Gegen den Abbau des Ostens und des Westens

Für den Aufbau des Ostens werden Zuschüsse gezahlt. Auch die Firma Hebold - die bereits weitere "Objekte" in Oldenburg bewacht, wie z.B. die ZAST in Blankenburg - ist seitens des Arbeitsamtes gefördert worden. Damit wurde in Oldenburg per Lohndumping und mit öffentlicher Förderung die Erwerbslosigkeit hochgetrieben. Denn die meisten der früheren Wachleute sind selbst heute noch erwerbslos, soweit sie sich nicht bereits im Ruhestand befinden.

Eindeutige Gesetzesbrüche Eindeutige Vertragsbrüche

Das Gesetz zur Regelung von Arbeitszeiten sieht klare Bestimmungen für Ruhephasen vor, die in Oldenburg nicht eingehalten werden. Die gesetzlichen Höchstzeiten für Arbeitsphasen werden überschritten. Der Tarifvertrag für das Wach- und Sicherheitsgewerbe im Lande Niedersachsen ist allgemeinverbindlich. Das bedeutet, daß für alle Berufstätigen, die in Niedersachsen zu dem Geltungsbereich dieses Tarifvertrages zu zählen sind, auch die entsprechenden Tarife gezahlt werden müssen. Gewissermaßen hat dieser mit der Gewerkschaft Öffentliche Dienste, Transport und Verkehr (jetzt ver.di) geschlossene Vertrag Gesetzeskraft - er ist eben verbindlich. Dabei ist unbedeutend, daß die Firma Hebold nicht Mitglied in einer Arbeitsgebervereinigung ist. Tatsächlich jedoch zahlt Hebold die Hälfte und teilweise deutlich weniger als die Hälfte der dort festgelegten Beträge.

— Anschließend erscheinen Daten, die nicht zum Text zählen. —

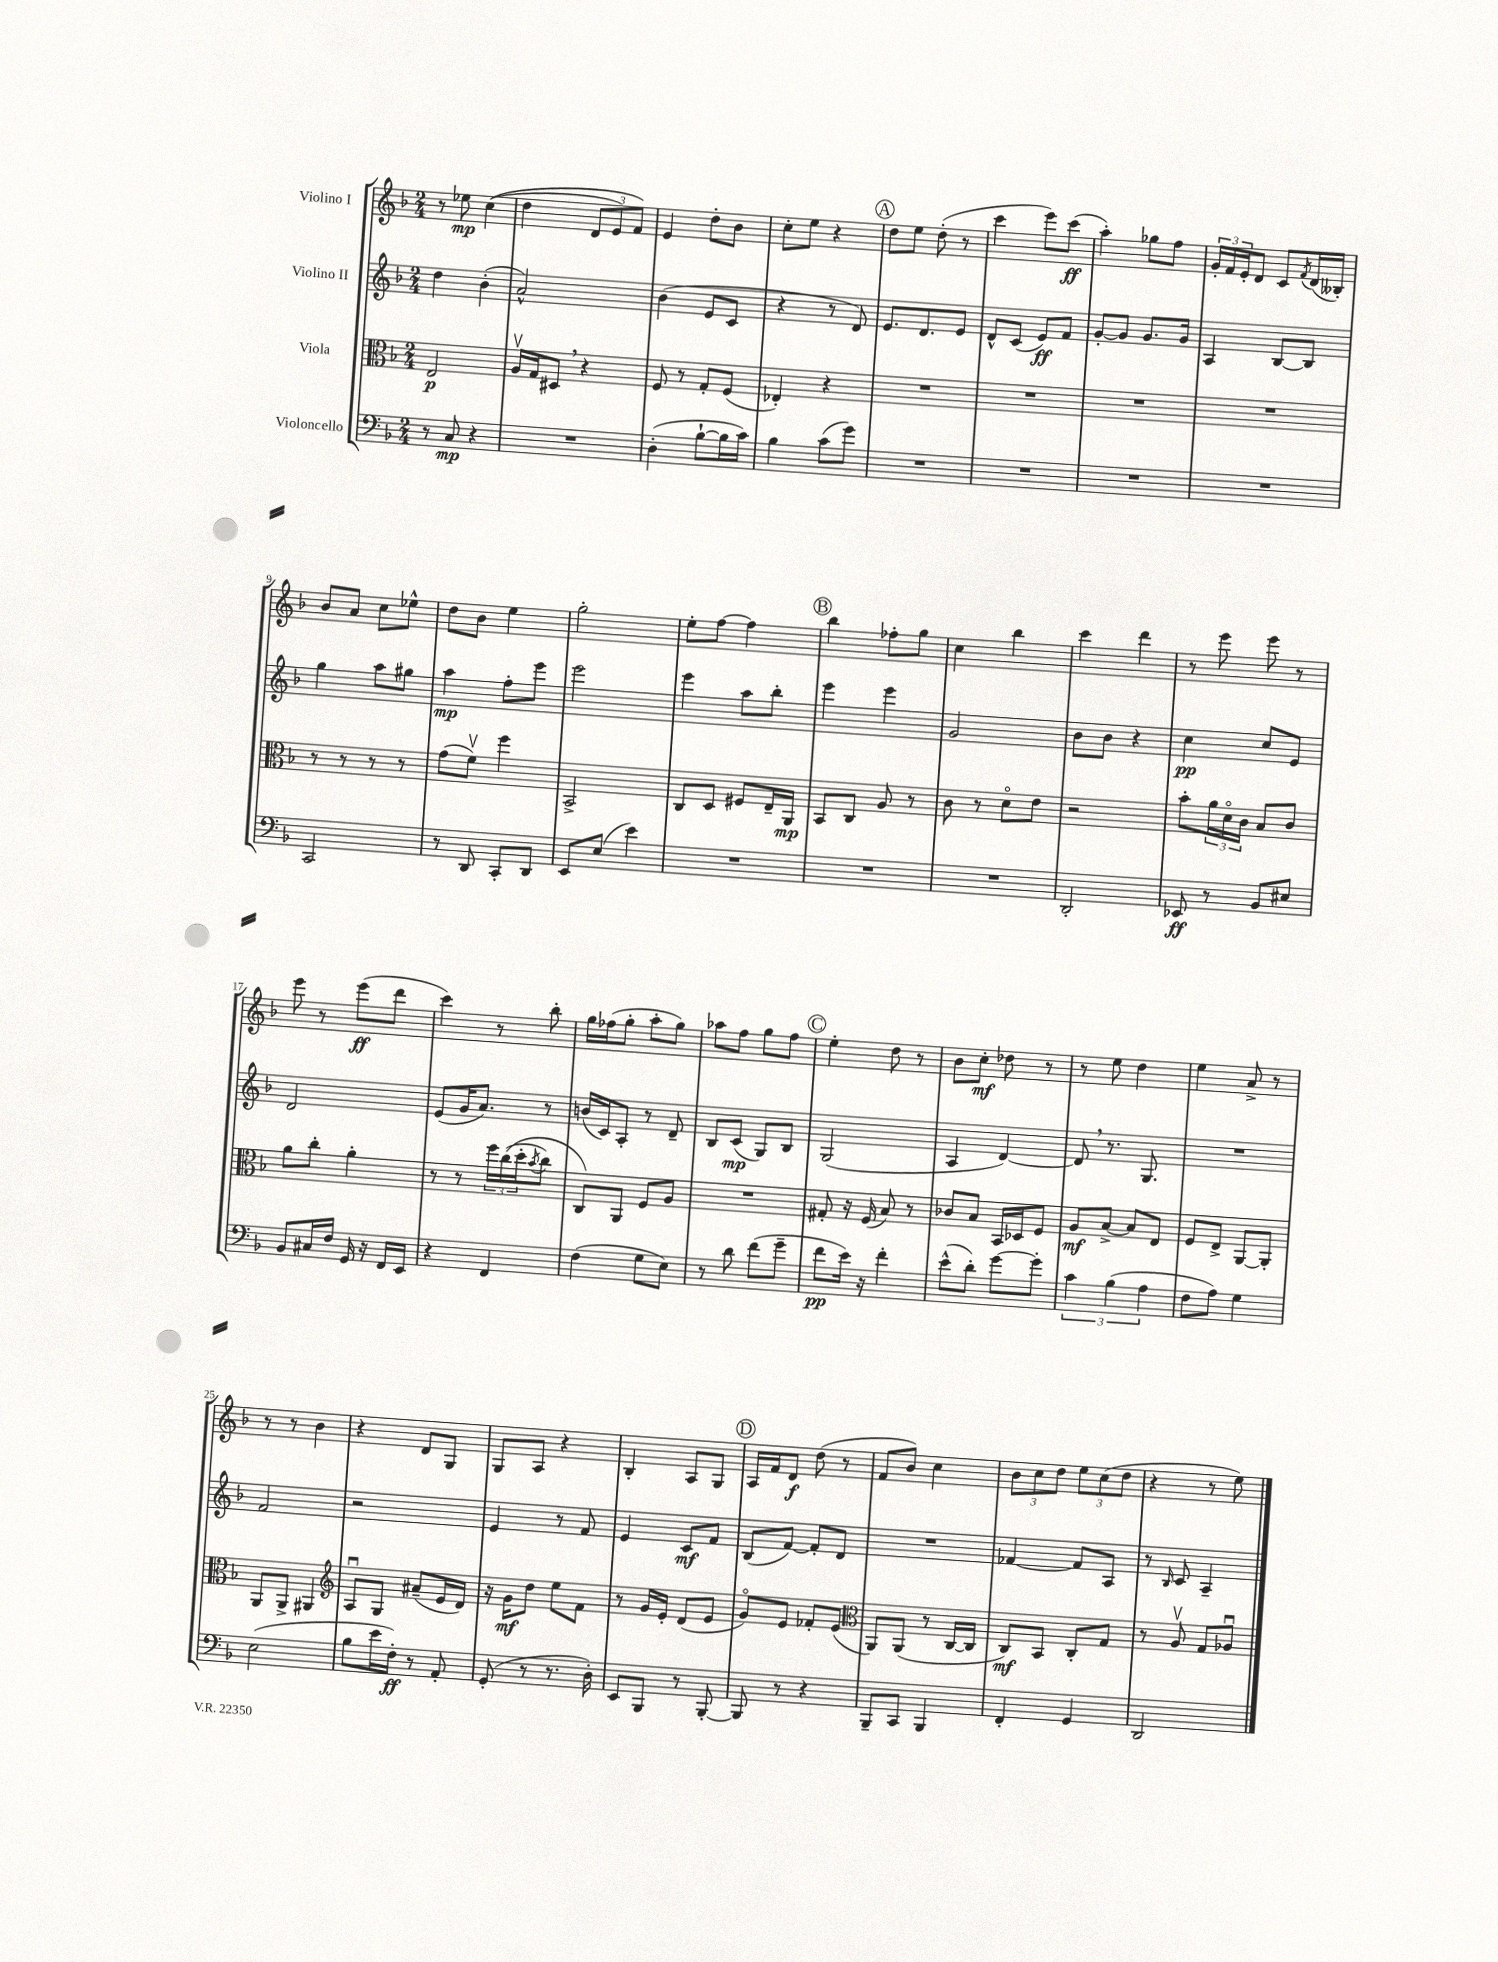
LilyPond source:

<<
\new StaffGroup <<
\new Staff = "s0" \with { instrumentName = "Violino I" } {
    \clef treble \key f \major \numericTimeSignature \time 2/4
    r8 ees''8\mp c''4(\( |
    d''4 \tuplet 3/2 { d'8 e'8) f'8\) } |
    e'4 d''8-. bes'8 |
    c''8-. e''8 r4 |
    \mark \markup { \circle "A" } d''8 e''8 d''8-.( r8 |
    c'''4 e'''8) c'''8\ff( |
    a''4-.) ges''8 f''8 |
    \tuplet 3/2 { g'16-. f'16 e'16-. } d'8 c'8 \acciaccatura { f'8 } d'16( beses16-.) |
    bes'8 a'8 c''8 ees''8-^ |
    d''8 bes'8 e''4 |
    g''2-. |
    e''8-. f''8~ f''4 |
    \mark \markup { \circle "B" } bes''4 fes''8-. g''8 |
    c''4 bes''4 |
    c'''4 d'''4 |
    r8 e'''8 e'''8 r8 |
    e'''8 r8 e'''8\ff( d'''8 |
    c'''4) r8 bes''8-. |
    g''16 fes''16( g''8-. a''8-. g''8) |
    aes''8 f''8 g''8 f''8 |
    \mark \markup { \circle "C" } e''4-. d''8 r8 |
    bes'8 c''8-.\mf des''8 r8 |
    r8 e''8 d''4 |
    e''4 a'8-> r8 |
    r8 r8 bes'4 |
    r4 d'8 g8 |
    g8 a8 r4 |
    bes4-. a8 g8 |
    \mark \markup { \circle "D" } a16 f'16 d'8\f d''8( r8 |
    f'8 bes'8) c''4 |
    \tuplet 3/2 { bes'8 c''8 d''8 } \tuplet 3/2 { e''8 c''8( d''8 } |
    r4 r8 e''8) \bar "|." |
}
\new Staff = "s1" \with { instrumentName = "Violino II" } {
    \clef treble \key f \major \numericTimeSignature \time 2/4
    d''4 bes'4-.( |
    a'2-^) |
    bes'4( e'8 c'8 |
    r4 r8 d'8) |
    \mark \markup { \circle "A" } e'8. d'8. e'8 |
    d'8-^ c'8( e'8\ff) f'8 |
    g'8~-. g'8 g'8. g'16 |
    a4 bes8~ bes8 |
    g''4 a''8 gis''8 |
    a''4\mp f''8-. e'''8 |
    e'''2 |
    e'''4 a''8 bes''8-. |
    \mark \markup { \circle "B" } e'''4 e'''4 |
    g'2 |
    bes'8 bes'8 r4 |
    c''4\pp c''8 e'8 |
    d'2 |
    e'8( g'16 a'8.) r8 |
    b'16( c'16) a8-. r8 d'8-- |
    bes8 c'8\mp( g8) bes8 |
    \mark \markup { \circle "C" } g2( |
    a4 d'4~) |
    d'8 \breathe r8. g8. |
    R2 |
    f'2 |
    r2 |
    e'4 r8 f'8 |
    e'4 c'8\mf f'8 |
    \mark \markup { \circle "D" } bes8( f'8~) f'8-. d'8 |
    R2 |
    fes'4~ fes'8 a8 |
    r8 \grace { bes16 } c'8 a4-- \bar "|." |
}
\new Staff = "s2" \with { instrumentName = "Viola" } {
    \clef alto \key f \major \numericTimeSignature \time 2/4
    e2\p |
    a16\upbow g16 dis8 \breathe r4 |
    f8 r8 g8-. f8( |
    ees4-.) r4 |
    \mark \markup { \circle "A" } R2 |
    R2 |
    R2 |
    R2 |
    r8 r8 r8 r8 |
    g'8( f'8\upbow) f''4 |
    bes,2-> |
    c8 d8 fis8 e16-- a,16\mp |
    \mark \markup { \circle "B" } bes,8 c8 a8 r8 |
    c'8 r8 d'8\flageolet e'8 |
    r2 |
    bes'8-. \tuplet 3/2 { a'16 d'16\flageolet c'16 } bes8 c'8 |
    a'8 c''8-. a'4-. |
    r8 r8 \tuplet 3/2 { f''16 c''16(\( d''16-. } \acciaccatura { bes'8 } c''8) |
    c8\) a,8 f8 a8 |
    R2 |
    \mark \markup { \circle "C" } gis8-. r16 f16( bes8) r8 |
    ces'8 bes8 bes,16 des16 f8 |
    a8\mf bes8~-> bes8 e8 |
    f8 e8-> a,8~ a,8-. |
    a,8 a,8-> ais,4 |
    \clef treble a8\downbow g8 ais'8--( e'16 d'16) |
    r16 g'16\mf d''8 e''8 f'8 |
    r8 g'16 e'16-. d'8( e'8 |
    \mark \markup { \circle "D" } g'8\flageolet) e'8 fes'8-. e'8( |
    \clef alto a,8) a,8( r8 c16~ c16 |
    c8\mf) bes,8 c8-. g8 |
    r8 a8\upbow g8 aes8\downbow \bar "|." |
}
\new Staff = "s3" \with { instrumentName = "Violoncello" } {
    \clef bass \key f \major \numericTimeSignature \time 2/4
    r8 c8\mp r4 |
    R2 |
    d4-.( bes8~-! bes16 c'16) |
    bes4 c'8( g'8) |
    \mark \markup { \circle "A" } R2 |
    R2 |
    R2 |
    R2 |
    c,2 |
    r8 d,8 c,8-. d,8 |
    e,8 e8( e'4) |
    R2 |
    \mark \markup { \circle "B" } R2 |
    R2 |
    d,2-. |
    ees,8\ff r8 bes,8 eis8 |
    bes,8 cis16 f16 g,16 r16 f,16 e,16 |
    r4 f,4 |
    f4( g8 e8) |
    r8 d'8 f'8( g'8-- |
    \mark \markup { \circle "C" } f'8\pp e'16) r16 f'4-. |
    e'8-^( d'8-.) g'8~ g'8-. |
    \tuplet 3/2 { c'4 bes4( a4 } |
    f8 a8) g4 |
    e2( |
    bes8 e'16 f16-.\ff) r8 a,8-. |
    g,8-.( r8 r8. d16-.) |
    e,8 bes,,8 r8 bes,,8~-. |
    \mark \markup { \circle "D" } bes,,8 r8 r4 |
    bes,,8-- c,8 bes,,4 |
    f,4-. g,4 |
    d,2 \bar "|." |
}
>>
>>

Aktuelle Verhandlungen für guten Lohn

Derzeit versuchen die Wachleute, zumindest den Thüringen-Tarif ausgezahlt zu bekommen. Doch auch der ist deutlich niedriger als der Niedersächsische. Deshalb muß für die Carl-von-Ossietzky Univesität gelten: In Niedersachsen wird niedersächsischer Tarif bezahlt. Vielleicht fällt es dann einigen - besonders auch professoralen - Mitarbeitern der Universität leichter, die Menschen als gleichrangig zu betrachten - und zu behandeln.